Karim a la chance de travailler dans une entreprise en plein essor, jeune et dynamique : une entreprise de télé-marketing. L'un des principaux avantages à travailler dans une structure en plein développement, c'est que tout est à construire, l'un des principaux inconvénients, c'est que les ¾ de ce qui est construit est bancal comme pas permis.
Dans l'entreprise de Karim, si l'ensemble peut paraître cohérent et réfléchi au premier abord, on se rend vite compte que toute l'organisation est gangrénée par une multitude d'exceptions et niches, de petits espaces de liberté totale, véritables no-man's land créés à un moment donné afin de répondre à un besoin précis ou résoudre un problème à très court terme. Le hic, c'est qu'une fois la situation résolue, la niche est restée et est devenue pérenne, mettant à l'abri ceux qui ont réussi à s'y engouffrer.
Parmi ses niches en existe une que Karim à appelée le syndrôme du "service chameau", le "service chameau" étant un service à deux boss (à l'inverse du "service dromadaire" qui, on le suppose, n'aurait qu'un seul boss).

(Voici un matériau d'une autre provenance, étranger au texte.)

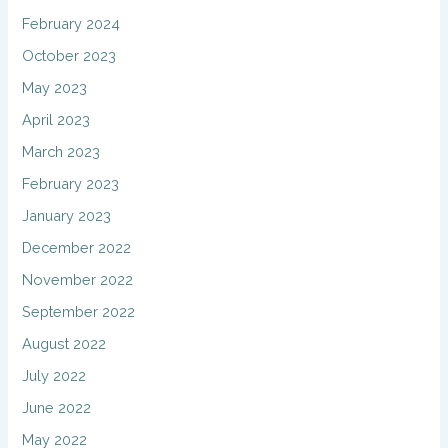
February 2024
October 2023
May 2023
April 2023
March 2023
February 2023
January 2023
December 2022
November 2022
September 2022
August 2022
July 2022
June 2022
May 2022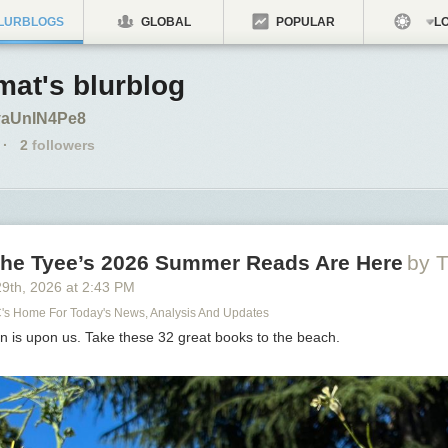
LURBLOGS
GLOBAL
POPULAR
LO
at's blurblog
o/yaUnIN4Pe8
·
2
followers
 The Tyee’s 2026 Summer Reads Are Here
by T
29
th
, 2026
at
2:43 PM
C's Home For Today's News, Analysis And Updates
n is upon us. Take these 32 great books to the beach.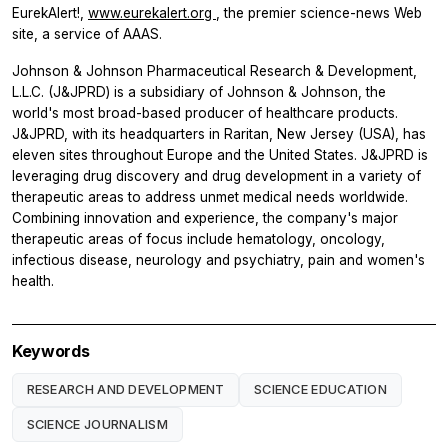
EurekAlert!,
www.eurekalert.org
, the premier science-news Web
site, a service of AAAS.
Johnson & Johnson Pharmaceutical Research & Development,
L.L.C. (J&JPRD) is a subsidiary of Johnson & Johnson, the
world's most broad-based producer of healthcare products.
J&JPRD, with its headquarters in Raritan, New Jersey (USA), has
eleven sites throughout Europe and the United States. J&JPRD is
leveraging drug discovery and drug development in a variety of
therapeutic areas to address unmet medical needs worldwide.
Combining innovation and experience, the company's major
therapeutic areas of focus include hematology, oncology,
infectious disease, neurology and psychiatry, pain and women's
health.
Keywords
RESEARCH AND DEVELOPMENT
SCIENCE EDUCATION
SCIENCE JOURNALISM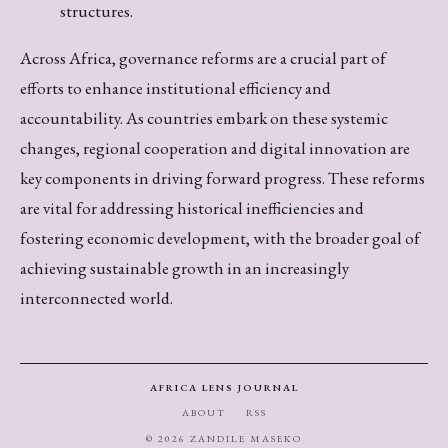
structures.
Across Africa, governance reforms are a crucial part of
efforts to enhance institutional efficiency and
accountability. As countries embark on these systemic
changes, regional cooperation and digital innovation are
key components in driving forward progress. These reforms
are vital for addressing historical inefficiencies and
fostering economic development, with the broader goal of
achieving sustainable growth in an increasingly
interconnected world.
AFRICA LENS JOURNAL
ABOUT
RSS
© 2026 ZANDILE MASEKO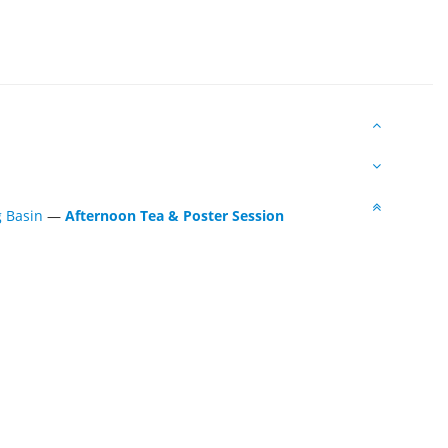
g Basin
—
Afternoon Tea & Poster Session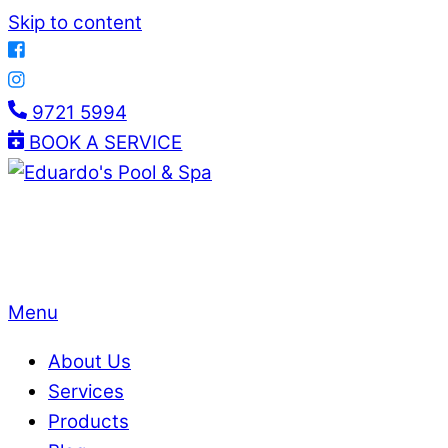
Skip to content
9721 5994
BOOK A SERVICE
Menu
About Us
Services
Products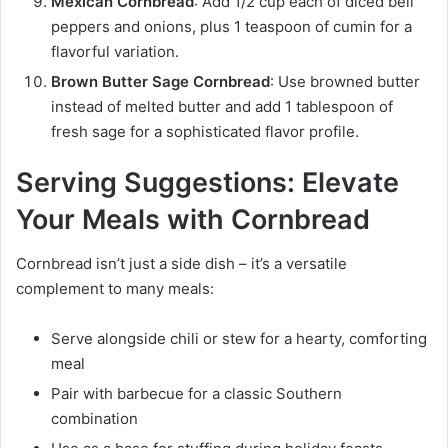
Mexican Cornbread
: Add 1/2 cup each of diced bell
peppers and onions, plus 1 teaspoon of cumin for a
flavorful variation.
Brown Butter Sage Cornbread
: Use browned butter
instead of melted butter and add 1 tablespoon of
fresh sage for a sophisticated flavor profile.
Serving Suggestions: Elevate
Your Meals with Cornbread
Cornbread isn’t just a side dish – it’s a versatile
complement to many meals:
Serve alongside chili or stew for a hearty, comforting
meal
Pair with barbecue for a classic Southern
combination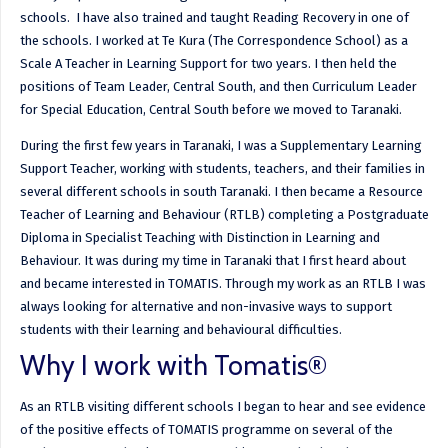
schools. I have also trained and taught Reading Recovery in one of
the schools. I worked at Te Kura (The Correspondence School) as a
Scale A Teacher in Learning Support for two years. I then held the
positions of Team Leader, Central South, and then Curriculum Leader
for Special Education, Central South before we moved to Taranaki.
During the first few years in Taranaki, I was a Supplementary Learning
Support Teacher, working with students, teachers, and their families in
several different schools in south Taranaki. I then became a Resource
Teacher of Learning and Behaviour (RTLB) completing a Postgraduate
Diploma in Specialist Teaching with Distinction in Learning and
Behaviour. It was during my time in Taranaki that I first heard about
and became interested in TOMATIS. Through my work as an RTLB I was
always looking for alternative and non-invasive ways to support
students with their learning and behavioural difficulties.
Why I work with Tomatis®
As an RTLB visiting different schools I began to hear and see evidence
of the positive effects of TOMATIS programme on several of the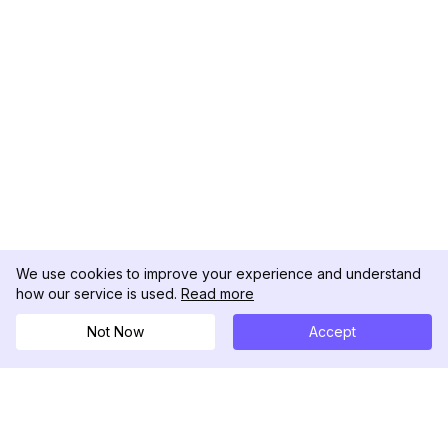
We use cookies to improve your experience and understand
how our service is used.
Read more
Not Now
Accept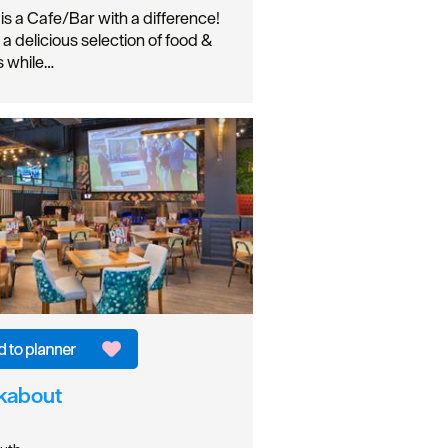
 is a Cafe/Bar with a difference!
 a delicious selection of food &
s while…
kabout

Pour en comprendre les origines, il faut rappeler que l'entreprise de Karim, comme beaucoup de structure, vit au fil de rachats, de fusions et de réorganisations internes mensuelles. Dans un tel chaos permanent, il devient donc très difficile pour les têtes pensantes de ne pas considérer les collaborateurs comme des pions que l'on déplace à sa guise, au fil des problématiques courantes. Ce fut le cas pour M. Martin : Ne sachant pas quoi faire de M. Martin lors de la précédente réorganisation, les directeurs n'ont rien trouvé de mieux que de le positionner en tant qu'adjoint auprès d'un Responsable qui n'en avait pas vraiment besoin. Karim s'est donc retrouvé avec un adjoint à ses côtés, sympathique au demeurant, mais qui ne devait son poste et son salaire qu'au manque de place dans d'autre secteur de l'entreprise. Tout le service a dû se réorganiser pour intégrer cet échelon supplémentaire, l'organisation créant ainsi du travail là il n'était pas forcément nécessaire. Qu'à cela ne tienne, il y a des situations auxquelles on ne peut rien faire que subir.
Mais le système a pu montrer par la suite son visage foncièrement perverti : quand l'Adjoint a donné sa démission, les têtes pensantes n'ont rien trouvé de mieux que d'imaginer que son poste était absolument nécessaire et qu'il fallait donc le remplacer. Karim a beau leur avoir expliquer par A+B que le remplacement de M. Martin était complètement inutile, le mal était fait ; le poste et la niche qu'il représente sont donc devenus pérennes par la force des choses, cqfd.